Pretty HTML

Assignment Overview

In this assignment you'll be writing a program that converts an HTML file into a format that is easier to read.

Background

When one "pretty-prints" a file, the contents of the file are edited to produce a more attractive looking document, usually for printing or reading purposes. (See Wikipedia for more information.)

Program Specification

Write a Python program prettyprint.py which:

  1. reads an HTML document from a text file
  2. converts its HTML tags and content into tokens
  3. uses a binary tree and a stack (imported from atds.py) to analyze the tokens
  4. writes the new version of the document to a file

Deliverables

prettyprint.py

Assignment Notes

An HTML document, which is used to describe the contents of a webpage, consists of a series of markup "tags"--easily identified by angle brackets that surround them--and content. A simple example:

<html>
    <head>
        <title>
            My favorite equation of all time
        </title>
    </head>
    <body>
        <p>
            c<sup>2</sup> >= a<sup>2</sup> + b<sup>2</sup>
        </p>
    </body>
</html>

Each tag has an opening and closing angle bracket, and tags themselves occur in pairs, with the second tag of a pair including a forward-slash (/) indicating the closing of that part of the document.

So, <html> indicates the beginning of an html document, and </html> indicates the closing of the html document. <p> indicates the beginning of a paragraph, and </p> indicates the end of the paragraph, and so on.

Between any opening and closing tags are the contents of that block.

To "prettify" an html document we want to be able to convert it, regardless of its original formatting, to the style demonstrated above.

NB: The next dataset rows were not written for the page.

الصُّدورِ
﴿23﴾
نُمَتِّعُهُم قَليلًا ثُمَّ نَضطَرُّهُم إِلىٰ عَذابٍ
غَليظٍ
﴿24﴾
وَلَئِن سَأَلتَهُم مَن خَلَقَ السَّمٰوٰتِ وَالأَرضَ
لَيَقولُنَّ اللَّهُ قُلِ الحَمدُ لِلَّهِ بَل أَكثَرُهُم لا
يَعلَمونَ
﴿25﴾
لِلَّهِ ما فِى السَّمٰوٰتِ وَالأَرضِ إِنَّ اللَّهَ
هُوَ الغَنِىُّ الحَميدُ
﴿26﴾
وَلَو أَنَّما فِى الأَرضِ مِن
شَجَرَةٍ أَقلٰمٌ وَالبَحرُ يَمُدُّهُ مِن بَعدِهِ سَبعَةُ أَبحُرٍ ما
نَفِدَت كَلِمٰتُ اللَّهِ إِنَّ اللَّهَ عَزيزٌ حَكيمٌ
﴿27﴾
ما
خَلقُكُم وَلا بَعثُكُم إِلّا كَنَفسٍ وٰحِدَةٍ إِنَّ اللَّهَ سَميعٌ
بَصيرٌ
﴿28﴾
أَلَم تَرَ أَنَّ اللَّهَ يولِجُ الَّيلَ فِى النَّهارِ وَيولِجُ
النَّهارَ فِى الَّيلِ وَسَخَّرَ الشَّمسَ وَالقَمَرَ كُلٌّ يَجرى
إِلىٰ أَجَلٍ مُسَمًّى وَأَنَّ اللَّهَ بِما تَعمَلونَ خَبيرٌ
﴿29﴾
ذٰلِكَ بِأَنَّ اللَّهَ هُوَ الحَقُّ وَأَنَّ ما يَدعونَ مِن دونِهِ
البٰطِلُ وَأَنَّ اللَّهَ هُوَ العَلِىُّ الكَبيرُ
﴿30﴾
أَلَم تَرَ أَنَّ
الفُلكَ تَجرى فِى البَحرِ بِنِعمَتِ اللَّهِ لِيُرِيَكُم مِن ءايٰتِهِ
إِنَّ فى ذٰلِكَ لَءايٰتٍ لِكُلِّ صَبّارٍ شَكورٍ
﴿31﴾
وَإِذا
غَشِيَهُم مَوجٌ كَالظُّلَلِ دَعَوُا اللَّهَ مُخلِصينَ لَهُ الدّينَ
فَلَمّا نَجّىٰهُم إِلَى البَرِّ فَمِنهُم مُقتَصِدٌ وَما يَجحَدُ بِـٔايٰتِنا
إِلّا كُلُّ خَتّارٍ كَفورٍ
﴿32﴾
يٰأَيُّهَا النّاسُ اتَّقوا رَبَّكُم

  1. Each "block-level" tag occurs on its own line. These include <html> tags, <head>, <title>, <body>, <p>, and <div> tags.
  2. Other tags (such as <sup> above) an occur in-line.
  3. Content enclosed by a pair of tags must be indented 4 spaces.

Note that any given webpage is displayed correctly according to HTML syntax, regardless of the formatting of the HTML document itself. So, this code:

<html><head><title>My favorite equation of all time</title></head><body>
        
        
        
            <p>c<sup>2</sup> >= a<sup>2</sup> + b<sup>2</sup></p></body></html>

will display exactly the same in a webpage as the "pretty" code above. This code is just harder for a programmer to read and work with.

The prettyprint.py program takes a file with ugly code, and convert it to pretty code as shown in the first example above.